Una costumbre, un ritmo de vida, que nos descuadra a los que vivimos en este mundo "occidental y moderno" donde todo se mueve más aprisa y donde el recelo por lo mío (mi tiempo, mi casa,...) se convierte en una pelea constante que nos hace olvidar la verdadera esencia de ser humanos: compartir, tener las puertas del corazón y de casa abiertas, aprender a conocerse y a reconocerse en el otro. Y para ello hace falta tiempo; de hecho, la respuesta de mucha gente seria que no tiene tiempo para ello. ¿Cómo va a dedicar una semana a conocer a sus parientes o amigos, si a penas tiene un mes de vacaciones, o 3 horas libres todos los días, o 30 minutos para comer? ¿De dónde saco el tiempo?
Por más que uno reprograma su día a día, su calendario, sigue sin encontrar tiempo, y seguirá sin encontrarlo, pues la solución no pasa por reprogramar nuestra vida, sino en reprogramarnos nosotros mismo. El tiempo es el mismo, los segundo pasan a la misma velocidad para todo el mundo, todo lo que hay que hacer es aprender a vivirlo. En una sociedad en la que cada minuto vale su precio en oro, en la que tratamos de hacer la mayor cantidad de cosas en el menor tiempo posible, ya no vivimos aprovechando el tiempo, nos hemos convertido en esclavos del tiempo.

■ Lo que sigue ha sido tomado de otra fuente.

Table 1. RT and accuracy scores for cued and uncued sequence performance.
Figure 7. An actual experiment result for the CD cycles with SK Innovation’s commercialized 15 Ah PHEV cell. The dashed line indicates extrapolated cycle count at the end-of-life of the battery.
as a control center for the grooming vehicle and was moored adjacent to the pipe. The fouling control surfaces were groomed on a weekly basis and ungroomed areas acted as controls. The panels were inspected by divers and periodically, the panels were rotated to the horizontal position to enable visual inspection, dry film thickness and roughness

La solución a nuestro mal del tiempo pasa por aprender a vivir sin ser esclavos del tiempo, absorbiendo las experiencias y los momentos en su totalidad sin preguntarnos cuánto duran, cuánto tiempo puedo dedicar a ello. Aprender a visitar a los amigos como lo hacen los indígenas puede ser un buen ejemplo, aunque quizá sea un ejemplo muy radical para empezar. Muy poca gente tiene la posibilidad de dejar su vida aparcada y irse a caminar y conocer gentes como en aquella película de Otar Iosseliani, Luni Matin. Aunque cada vez estoy más convencido de que los males de este mundo se curarán con cambios y decisiones radicales, reconozco que a mucha gente le hacen falta primero pequeños empujones para luego arrancar de una vez.

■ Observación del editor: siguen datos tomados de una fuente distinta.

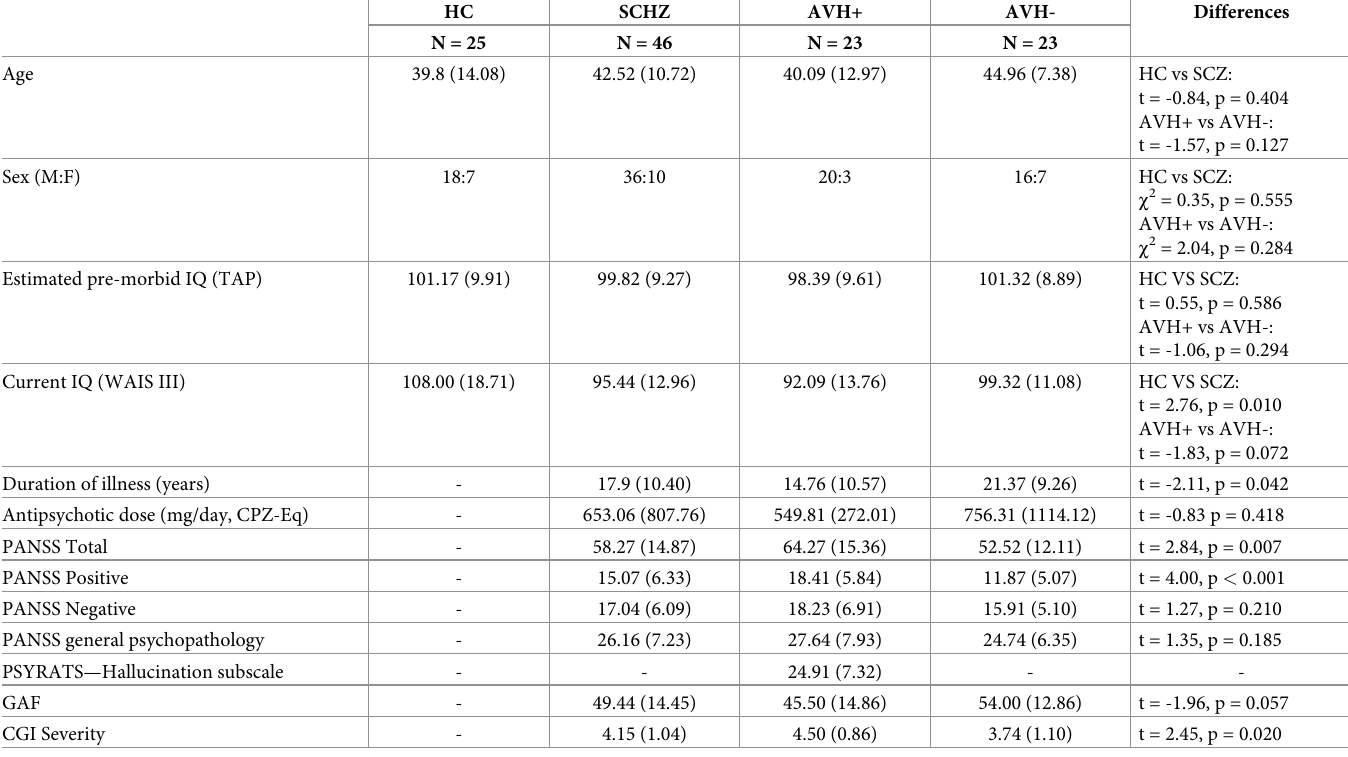
Table 1. Demographic and clinical data from the final samples.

Un buen ejercicio en este aspecto, y uno que normalmente no aparece en las listas de ejemplos sobre "cómo aprender a vivir con lentitud", es el compartir espacio con una comunidad religiosa. A muchos les sonará esto a conversión y lavado de cerebro. Dejen sus prejuicios a parte, dejen sus creencias o no creencias a un lado. Hoy día cada vez son más los monasterios que abren su hospedería a personas que necesitan "desconectar" durante un tiempo de la ajetreada vida moderna, y que, como suele suceder no son capaces de desconectar por sí mismos. Lugares como comunidades religiosas, monasterios, centros de espiritualidad, ofrecen ese espacio para que uno descanse, se relaje, respire profundamente y comience a conocerse a si mismo. No es necesario un proceso religioso, ese proceso puede venir o no después según cada persona. Es un proceso espiritual, para volver a encontrarse con un mismo y con los demás.

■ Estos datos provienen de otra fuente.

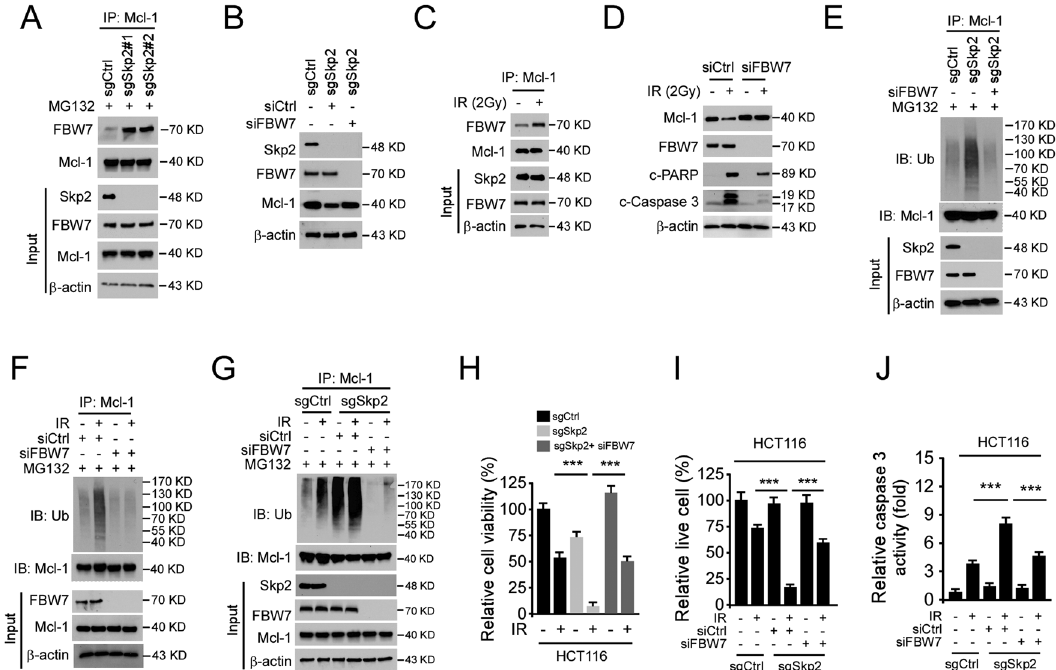
Fig. 5 FBW7 is required for IR-induced Mcl-1 ubiquitination. A Skp2 knockout HCT116 cells were treated with MG132 for 6 h, WCE was subjected to co-immunoprecipitation (Co-IP) analysis. B siFBW7 was transfected into Skp2 depleted HCT116 cells and subjected to IB analysis. C HCT116 cells were treated with IR (2 Gy), WCE was collected 1 h later and subjected to Co-IP analysis. D siFBW7 was transfected into HCT116 cells for 24 h, followed by IR (2 Gy) treatment. Cells were cultured for 72 h, WCE was subjected to IB analysis. E siFBW7 was transfected into Skp2 depleted HCT116 cells for 48 h, followed by MG132 treatment for 6 h, WCE was subjected to IP-mediated Mcl-1 ubiquitination analysis. F HCT116 cells were transfected with siCtrl or siFBW7 and cultured for 48 h. After being incubated with MG132 for 6 h, the cells were treated with IR. WCE was collected 1 h later and subjected to IP-mediated Mcl-1 ubiquitination analysis. G – J Skp2 depleted HCT116 cells were transfected with siCtrl or siFBW7 and cultured for 48 h. After being incubated with MG132 for 6 h, the cells were treated with IR. WCE was collected 1 h later and subjected to IP-mediated Mcl-1 ubiquitination analysis ( G ). Cell viability and live cell population was determined by MTS assay ( H ) and trypan blue exclusion assay ( I ), respectively. Caspase 3 activity was examined by Caspase 3 Assay Kit ( J ). *** p <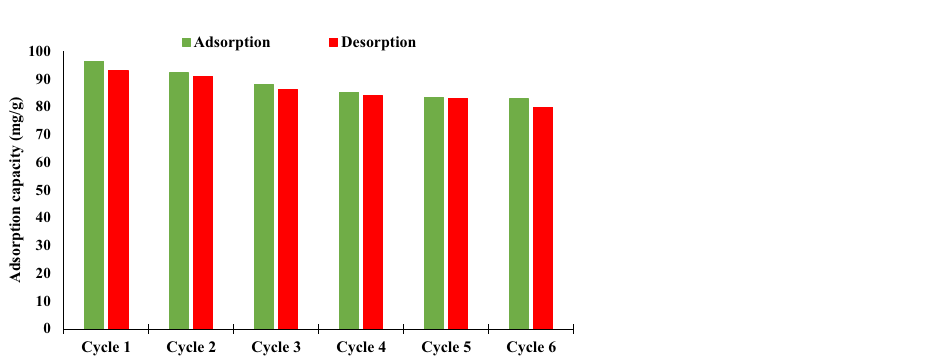
Figure 14. Adsorption capacity of phenol onto MSAC composite in successive cycles (C 0 = 300 mg/L, pH = 7, concentration = 1.5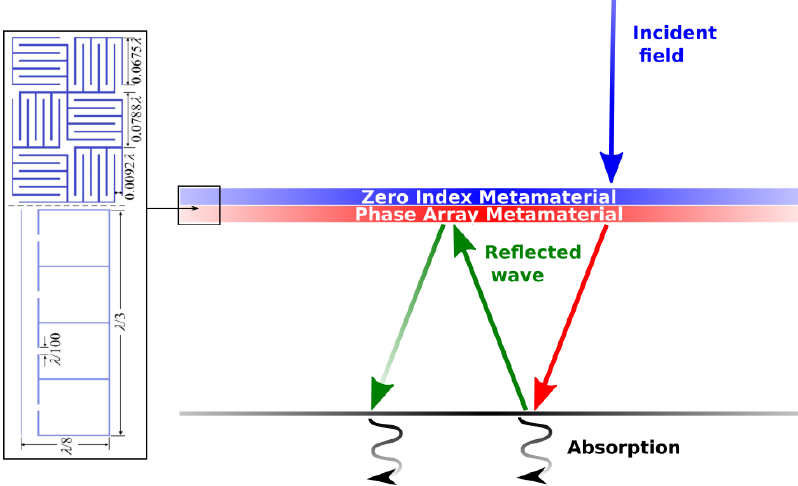
Figure 8. Noise trapping unit cell, from [63] and the functioning scheme of a noise trapping concept. The incident wave is allowed to pass through the metamaterial, and it is steered by the phase array into an absorbing material. The reflected fraction of the sound cannot escape and multiple reflections and absorption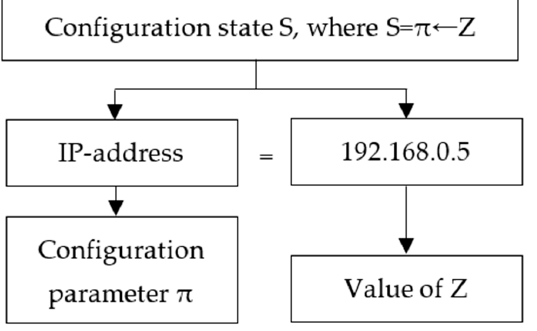
Figure 7. Host Π configuration Figure 7. Host П configuration example.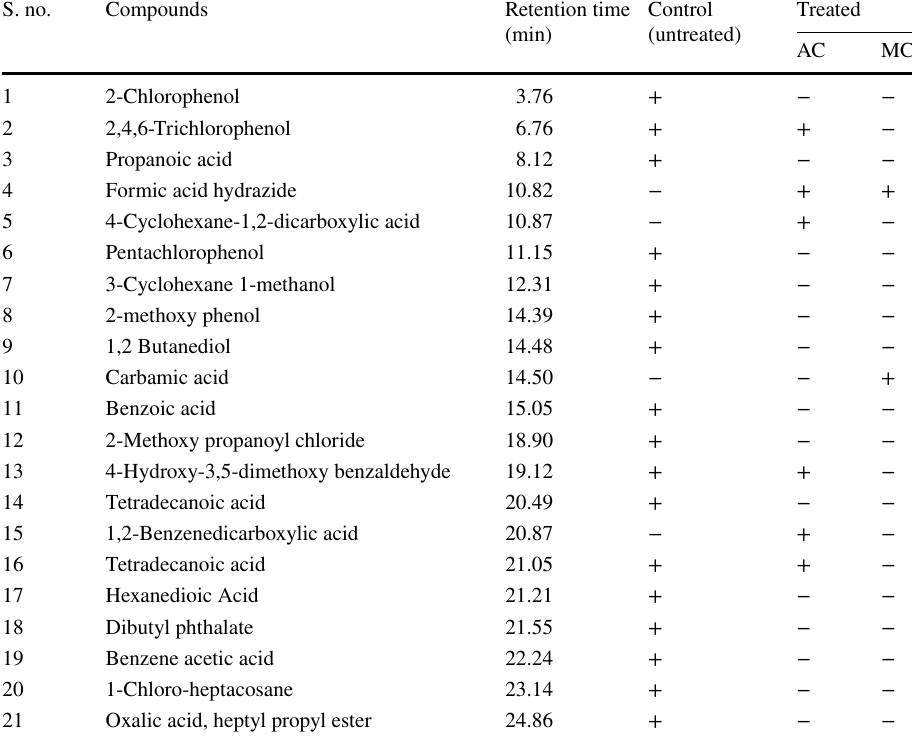
(+) present; (−) absent; (AC) axenic culture; (MC)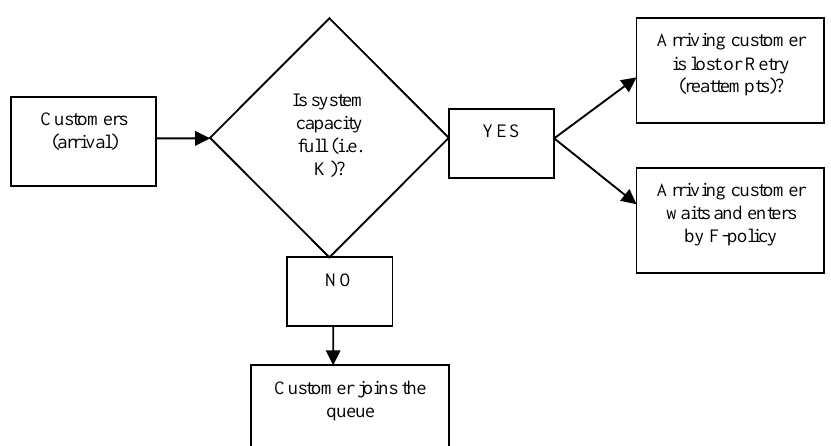
Figure 2. Schematic diagram for automobile repair shop (ARS)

"Conócete a ti mismo y conocerás al universo y a los dioses". Aprende a respirar. Aprende a dejarte cuidar. Aprende a liberarte del tiempo. Una buena medicina para ello es sin dudas dejarse atrapar por esos lugares donde el tiempo no marca las horas, donde las personas que los habitan no se han dejado esclavizar por el tiempo.